• About this exercise:
Reproduce the text of every row below word for word, leaving out the pictures.

─── Supplied material ───

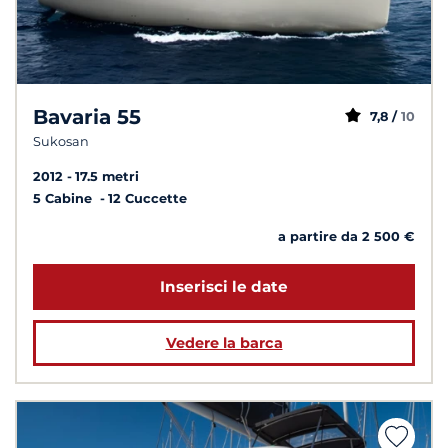
Bavaria 55
7,8 /
10
Sukosan
2012
17.5 metri
5 Cabine
12 Cuccette
a partire da 2 500 €
Inserisci le date
Vedere la barca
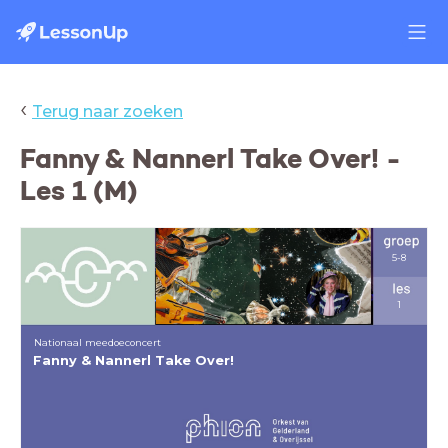
‹
Terug naar zoeken
Fanny & Nannerl Take Over! -
Les 1 (M)
5-8
1
Nationaal meedoeconcert
Fanny & Nannerl Take Over!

───

• Solution to this problem:
Bavaria 55
7,8 /
10
Sukosan
2012
17.5 metri
5 Cabine
12 Cuccette
a partire da 2 500 €
Inserisci le date
Vedere la barca
‹
Terug naar zoeken
Fanny & Nannerl Take Over! -
Les 1 (M)
5-8
1
Nationaal meedoeconcert
Fanny & Nannerl Take Over!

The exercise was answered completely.